En el transformo del complejo relato que Stephens cuenta en Opulencia y Miseria, surge Nueva York con su puerto, sus barrios, sus hoteles ya cosmopolitas, su aristocracia del dinero, sus ambiciones de inmensa y devoradora codicia y sus infelices oprimidos; como también la oposición a cualquier injusticia, la firme voluntad de que la virtud sea recompensada e incluso sus manifestaciones de indignación ante las incoherencias de la vida y de los seres humanos, y de desesperación ante la inmensa tarea que se les ofrece a las personas de buena voluntad.

Todo ello no constituía tampoco una literatura, porque América no tenía todavía alma. Un moralista declaró que no la tendría hasta que llegase el momento que se decidiera a "sumirse en los abismos del mal y del dolor."


La marcha hacia el Oeste

El Tratado de Versalles de 1783 doblaba la extensión territorial de la Unión. En poco más de medio siglo, la nueva nación se extendería a través del continente hasta el Pacífico y empujaría al máximo la frontera mexicana. Todos los métodos de adquisición y anexión de territorios fueron utilizados: la pura y simple conquista, la compra más o menos abusiva, la ocupacion de hecho, la coacción, la guerra y el exterminio de indígenas autóctonos. Para percatarse del fenómeno, conviene situarlo sobre un mapa, y recordar que el rectángulo bloqueado por los dos grandes océanos mide aproximadamente [4.500] kilómetros de largo por [2000] de ancho. Visto desde los estados originales de la costa atlántica, ya organizados, con ciudades, campos y tallleres, el Oeste aparecía como una inmensidad abierta y de atrayente vértigo. La expansión se dirige hacia él, organizada a base de compañías, oficinas, exploradores y guías, organizadores, creadores, parásitos.

En la Antigüedad, griegos, romanos, francos y mongoles avanzaban bastante al azar; pero en América, aunque los individuos improvisen y cada compañía actúe exclusivamente en interés de los suyos, una lógica de carácter superior le proporciona a este movimiento humano una coherencia y una continuidad asombrosas, y crea también una comunidad en las responsabilidades que casi nadie rehuye.

El emigrante procede de Inglaterra o de Irlanda, y muy pronto en grandes oleadas, de los demás países europeos, y acto seguido es atrapado por el siniestro engranaje de la fiebre del oro o de la adquisición de una gran fortuna y de la pasión conquistadora. Llegan aventureros ávidos de emociones fuertes, de dinero o de poder, y también familias honradas, campesinos o artesanos, eternos oprimidos que huyen de la miseria, la intolerancia y del odio racista. Como el viejo Johnson, jamás han tenido en sus manos un fusil, ni se han enfrentado con el desierto, pero después de haber vagado algún tiempo por el litoral y haber respirado el aire de libertad, de activismo, de la increíble hazaña al alcance de la mano, que estimula energías, en las ciudades-hongo, se sumergen en lo desconocido, alimentando con sus ilusiones personales el sueño de una nación en marcha. Cómplices quizá inconscientes del exterminio del indígena, y de la explotación humana en el Sur, importador de la esclavizada carne de ébano.

◆ INSTRUCCIÓN ESCRITA A
Extrae del texto, sin alterarlo, el tramo que va desde "En la Antigüedad, griegos, romanos, francos" hasta "casi nadie rehuye.".
El texto y los registros son materiales independientes entre sí.

◆ DATOS DISPONIBLES
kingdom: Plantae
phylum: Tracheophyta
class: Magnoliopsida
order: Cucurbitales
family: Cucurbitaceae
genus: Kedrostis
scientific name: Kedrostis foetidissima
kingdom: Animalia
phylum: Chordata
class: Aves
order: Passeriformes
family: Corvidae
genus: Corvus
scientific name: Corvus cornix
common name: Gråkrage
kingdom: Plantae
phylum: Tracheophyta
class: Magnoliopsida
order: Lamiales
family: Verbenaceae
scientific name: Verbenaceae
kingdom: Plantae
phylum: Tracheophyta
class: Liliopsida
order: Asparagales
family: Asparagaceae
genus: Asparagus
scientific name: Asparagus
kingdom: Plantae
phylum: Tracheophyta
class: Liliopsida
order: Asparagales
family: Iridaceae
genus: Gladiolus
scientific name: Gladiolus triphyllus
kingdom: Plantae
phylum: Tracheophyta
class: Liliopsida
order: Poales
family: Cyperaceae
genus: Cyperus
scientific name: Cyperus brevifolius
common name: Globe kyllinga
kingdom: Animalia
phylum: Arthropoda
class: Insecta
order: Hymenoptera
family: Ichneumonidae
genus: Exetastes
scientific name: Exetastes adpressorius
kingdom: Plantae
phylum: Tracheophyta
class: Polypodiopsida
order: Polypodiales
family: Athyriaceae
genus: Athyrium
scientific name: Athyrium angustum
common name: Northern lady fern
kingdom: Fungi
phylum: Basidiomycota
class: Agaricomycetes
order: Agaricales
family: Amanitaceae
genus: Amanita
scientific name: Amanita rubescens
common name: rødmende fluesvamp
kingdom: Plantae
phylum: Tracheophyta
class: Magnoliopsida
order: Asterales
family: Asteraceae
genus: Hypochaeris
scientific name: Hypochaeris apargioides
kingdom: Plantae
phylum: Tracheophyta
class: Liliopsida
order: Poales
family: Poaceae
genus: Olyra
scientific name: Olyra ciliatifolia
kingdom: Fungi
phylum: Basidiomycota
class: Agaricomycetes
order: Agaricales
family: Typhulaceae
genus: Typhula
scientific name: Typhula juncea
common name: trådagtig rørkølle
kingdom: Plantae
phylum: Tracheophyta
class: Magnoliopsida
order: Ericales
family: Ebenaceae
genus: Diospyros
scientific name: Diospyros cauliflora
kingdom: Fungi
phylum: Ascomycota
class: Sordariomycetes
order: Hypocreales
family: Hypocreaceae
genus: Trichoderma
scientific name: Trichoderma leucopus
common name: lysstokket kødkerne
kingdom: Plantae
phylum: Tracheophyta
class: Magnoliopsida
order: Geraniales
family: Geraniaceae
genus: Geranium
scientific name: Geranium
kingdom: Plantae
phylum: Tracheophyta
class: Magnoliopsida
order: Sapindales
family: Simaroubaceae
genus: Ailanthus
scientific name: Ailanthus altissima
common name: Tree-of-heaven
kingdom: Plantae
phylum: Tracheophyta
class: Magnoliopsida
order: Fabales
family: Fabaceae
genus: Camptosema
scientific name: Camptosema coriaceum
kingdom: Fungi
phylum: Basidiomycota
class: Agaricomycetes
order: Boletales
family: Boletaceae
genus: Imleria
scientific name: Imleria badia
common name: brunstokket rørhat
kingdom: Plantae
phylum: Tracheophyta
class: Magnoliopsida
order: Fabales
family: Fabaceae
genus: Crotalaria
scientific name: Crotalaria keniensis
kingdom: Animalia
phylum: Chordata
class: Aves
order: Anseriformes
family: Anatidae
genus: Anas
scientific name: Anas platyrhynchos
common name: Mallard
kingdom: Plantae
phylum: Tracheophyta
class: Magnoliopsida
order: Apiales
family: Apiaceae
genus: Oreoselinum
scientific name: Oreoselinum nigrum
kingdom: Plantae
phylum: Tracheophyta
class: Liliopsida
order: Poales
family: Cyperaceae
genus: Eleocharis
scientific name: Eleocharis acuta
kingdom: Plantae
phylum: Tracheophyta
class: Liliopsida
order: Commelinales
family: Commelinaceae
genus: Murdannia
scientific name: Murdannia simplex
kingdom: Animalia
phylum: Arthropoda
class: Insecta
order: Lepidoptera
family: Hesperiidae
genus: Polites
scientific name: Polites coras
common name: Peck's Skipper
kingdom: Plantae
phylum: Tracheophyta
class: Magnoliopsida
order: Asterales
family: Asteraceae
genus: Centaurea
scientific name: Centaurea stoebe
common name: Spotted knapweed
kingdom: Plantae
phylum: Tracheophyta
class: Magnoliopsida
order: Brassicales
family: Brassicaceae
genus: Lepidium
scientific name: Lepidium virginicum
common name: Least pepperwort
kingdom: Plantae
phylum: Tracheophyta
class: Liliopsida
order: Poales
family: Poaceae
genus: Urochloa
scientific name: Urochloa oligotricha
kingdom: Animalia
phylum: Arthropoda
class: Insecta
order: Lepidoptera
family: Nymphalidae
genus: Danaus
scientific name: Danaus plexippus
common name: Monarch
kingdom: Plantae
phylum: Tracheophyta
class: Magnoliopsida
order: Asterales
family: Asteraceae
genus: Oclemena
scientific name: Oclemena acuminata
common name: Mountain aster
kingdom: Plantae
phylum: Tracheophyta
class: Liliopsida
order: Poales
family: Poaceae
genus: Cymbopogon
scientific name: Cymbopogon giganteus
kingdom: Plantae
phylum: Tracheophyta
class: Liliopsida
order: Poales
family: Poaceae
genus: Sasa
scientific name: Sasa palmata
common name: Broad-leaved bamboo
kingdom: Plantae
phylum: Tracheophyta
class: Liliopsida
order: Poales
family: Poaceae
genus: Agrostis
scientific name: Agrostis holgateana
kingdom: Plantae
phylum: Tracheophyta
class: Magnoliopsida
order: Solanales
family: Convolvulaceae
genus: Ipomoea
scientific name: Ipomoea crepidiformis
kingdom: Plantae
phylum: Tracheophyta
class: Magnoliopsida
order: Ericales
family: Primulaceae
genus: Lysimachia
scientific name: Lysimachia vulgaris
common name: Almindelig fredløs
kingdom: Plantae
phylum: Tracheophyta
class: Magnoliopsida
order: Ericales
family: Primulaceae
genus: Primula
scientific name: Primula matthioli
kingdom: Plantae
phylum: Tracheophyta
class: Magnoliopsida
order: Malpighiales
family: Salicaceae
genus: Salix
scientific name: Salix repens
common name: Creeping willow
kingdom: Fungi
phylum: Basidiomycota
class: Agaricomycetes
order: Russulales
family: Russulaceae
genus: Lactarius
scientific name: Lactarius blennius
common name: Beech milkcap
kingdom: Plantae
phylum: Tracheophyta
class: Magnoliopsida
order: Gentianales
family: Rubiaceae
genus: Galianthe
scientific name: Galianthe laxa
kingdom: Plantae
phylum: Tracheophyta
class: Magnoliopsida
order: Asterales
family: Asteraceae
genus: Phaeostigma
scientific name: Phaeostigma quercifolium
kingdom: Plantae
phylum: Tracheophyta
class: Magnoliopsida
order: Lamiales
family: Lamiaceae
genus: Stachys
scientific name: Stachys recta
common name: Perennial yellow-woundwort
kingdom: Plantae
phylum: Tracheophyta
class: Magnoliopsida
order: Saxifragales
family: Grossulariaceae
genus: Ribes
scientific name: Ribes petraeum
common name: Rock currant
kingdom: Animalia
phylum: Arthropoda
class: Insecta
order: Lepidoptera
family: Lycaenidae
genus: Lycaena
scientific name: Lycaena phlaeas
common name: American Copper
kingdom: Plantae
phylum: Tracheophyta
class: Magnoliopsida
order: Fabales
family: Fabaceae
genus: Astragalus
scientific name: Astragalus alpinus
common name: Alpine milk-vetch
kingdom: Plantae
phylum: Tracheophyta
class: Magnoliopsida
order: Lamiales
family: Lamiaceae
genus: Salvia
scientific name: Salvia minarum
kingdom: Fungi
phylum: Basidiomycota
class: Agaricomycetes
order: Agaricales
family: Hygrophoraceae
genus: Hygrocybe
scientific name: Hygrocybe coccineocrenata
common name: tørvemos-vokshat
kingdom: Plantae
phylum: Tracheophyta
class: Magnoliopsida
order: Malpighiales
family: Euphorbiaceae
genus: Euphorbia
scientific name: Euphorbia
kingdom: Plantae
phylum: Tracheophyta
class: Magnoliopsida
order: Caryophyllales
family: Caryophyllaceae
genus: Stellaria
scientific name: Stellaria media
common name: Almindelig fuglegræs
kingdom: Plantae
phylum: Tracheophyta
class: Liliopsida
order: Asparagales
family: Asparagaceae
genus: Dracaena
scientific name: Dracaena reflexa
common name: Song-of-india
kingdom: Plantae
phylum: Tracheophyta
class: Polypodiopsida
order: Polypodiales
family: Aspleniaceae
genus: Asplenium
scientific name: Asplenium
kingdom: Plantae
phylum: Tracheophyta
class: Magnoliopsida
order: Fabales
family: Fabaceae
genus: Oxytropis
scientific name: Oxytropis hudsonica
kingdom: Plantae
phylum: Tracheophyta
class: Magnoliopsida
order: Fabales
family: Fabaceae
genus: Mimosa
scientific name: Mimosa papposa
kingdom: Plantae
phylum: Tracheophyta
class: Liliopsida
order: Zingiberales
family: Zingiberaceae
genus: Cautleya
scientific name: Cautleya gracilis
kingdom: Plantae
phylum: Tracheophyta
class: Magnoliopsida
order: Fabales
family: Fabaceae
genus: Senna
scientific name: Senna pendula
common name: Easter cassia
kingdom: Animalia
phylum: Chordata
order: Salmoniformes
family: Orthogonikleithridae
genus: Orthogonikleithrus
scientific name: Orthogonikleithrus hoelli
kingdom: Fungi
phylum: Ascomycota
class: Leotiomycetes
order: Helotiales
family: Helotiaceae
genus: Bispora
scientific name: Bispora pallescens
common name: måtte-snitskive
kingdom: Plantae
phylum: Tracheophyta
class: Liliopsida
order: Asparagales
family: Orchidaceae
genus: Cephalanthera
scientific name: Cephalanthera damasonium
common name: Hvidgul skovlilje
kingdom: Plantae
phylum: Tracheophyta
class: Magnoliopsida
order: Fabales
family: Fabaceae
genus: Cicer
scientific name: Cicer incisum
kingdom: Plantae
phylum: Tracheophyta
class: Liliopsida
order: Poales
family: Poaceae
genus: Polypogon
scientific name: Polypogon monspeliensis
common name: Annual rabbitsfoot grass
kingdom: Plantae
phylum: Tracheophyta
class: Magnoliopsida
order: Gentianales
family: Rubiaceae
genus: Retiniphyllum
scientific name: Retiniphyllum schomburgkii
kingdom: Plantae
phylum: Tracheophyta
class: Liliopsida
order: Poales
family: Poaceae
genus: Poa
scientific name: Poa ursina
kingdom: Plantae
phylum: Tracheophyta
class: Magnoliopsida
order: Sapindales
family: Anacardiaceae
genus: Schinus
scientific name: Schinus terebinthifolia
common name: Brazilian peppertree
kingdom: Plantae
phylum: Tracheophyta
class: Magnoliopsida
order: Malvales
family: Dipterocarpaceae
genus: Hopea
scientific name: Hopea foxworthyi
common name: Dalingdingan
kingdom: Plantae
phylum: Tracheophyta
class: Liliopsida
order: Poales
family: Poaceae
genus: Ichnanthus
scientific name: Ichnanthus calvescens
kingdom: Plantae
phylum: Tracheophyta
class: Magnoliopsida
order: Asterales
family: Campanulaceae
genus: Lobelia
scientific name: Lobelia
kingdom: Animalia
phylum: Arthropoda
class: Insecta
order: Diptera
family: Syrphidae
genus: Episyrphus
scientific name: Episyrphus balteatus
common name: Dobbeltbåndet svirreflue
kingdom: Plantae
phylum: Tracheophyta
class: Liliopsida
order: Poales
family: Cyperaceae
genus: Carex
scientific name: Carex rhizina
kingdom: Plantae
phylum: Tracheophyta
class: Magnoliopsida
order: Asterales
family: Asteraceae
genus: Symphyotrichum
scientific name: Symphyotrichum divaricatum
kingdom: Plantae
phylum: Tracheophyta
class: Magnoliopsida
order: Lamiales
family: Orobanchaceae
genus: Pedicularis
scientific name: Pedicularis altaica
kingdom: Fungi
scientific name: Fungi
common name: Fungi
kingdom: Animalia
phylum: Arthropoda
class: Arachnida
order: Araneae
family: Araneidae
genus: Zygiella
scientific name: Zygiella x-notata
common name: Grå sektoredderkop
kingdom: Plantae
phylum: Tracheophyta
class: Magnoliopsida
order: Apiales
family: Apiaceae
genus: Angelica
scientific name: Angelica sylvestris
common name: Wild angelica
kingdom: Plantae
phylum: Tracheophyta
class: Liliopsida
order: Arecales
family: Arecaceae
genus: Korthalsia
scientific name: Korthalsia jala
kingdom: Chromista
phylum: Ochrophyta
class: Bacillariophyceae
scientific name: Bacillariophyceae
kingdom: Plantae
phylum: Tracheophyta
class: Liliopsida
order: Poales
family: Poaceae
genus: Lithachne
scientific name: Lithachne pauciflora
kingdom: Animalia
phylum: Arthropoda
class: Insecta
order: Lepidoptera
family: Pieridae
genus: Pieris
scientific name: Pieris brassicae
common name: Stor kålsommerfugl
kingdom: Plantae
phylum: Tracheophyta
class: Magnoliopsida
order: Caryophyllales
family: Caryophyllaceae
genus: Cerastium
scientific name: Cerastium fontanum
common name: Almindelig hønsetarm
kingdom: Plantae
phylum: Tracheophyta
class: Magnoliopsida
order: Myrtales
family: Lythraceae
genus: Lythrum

◆ INSTRUCCIÓN ESCRITA B
Copia sin cambios el tramo de los registros que va desde la línea que contiene "scientific name: Kedrostis foetidissima" hasta la línea que contiene "genus: Asparagus", ambas incluidas.

◆ RESPUESTA COMPLETA A
En la Antigüedad, griegos, romanos, francos y mongoles avanzaban bastante al azar; pero en América, aunque los individuos improvisen y cada compañía actúe exclusivamente en interés de los suyos, una lógica de carácter superior le proporciona a este movimiento humano una coherencia y una continuidad asombrosas, y crea también una comunidad en las responsabilidades que casi nadie rehuye.

◆ RESPUESTA COMPLETA B
scientific name: Kedrostis foetidissima
kingdom: Animalia
phylum: Chordata
class: Aves
order: Passeriformes
family: Corvidae
genus: Corvus
scientific name: Corvus cornix
common name: Gråkrage
kingdom: Plantae
phylum: Tracheophyta
class: Magnoliopsida
order: Lamiales
family: Verbenaceae
scientific name: Verbenaceae
kingdom: Plantae
phylum: Tracheophyta
class: Liliopsida
order: Asparagales
family: Asparagaceae
genus: Asparagus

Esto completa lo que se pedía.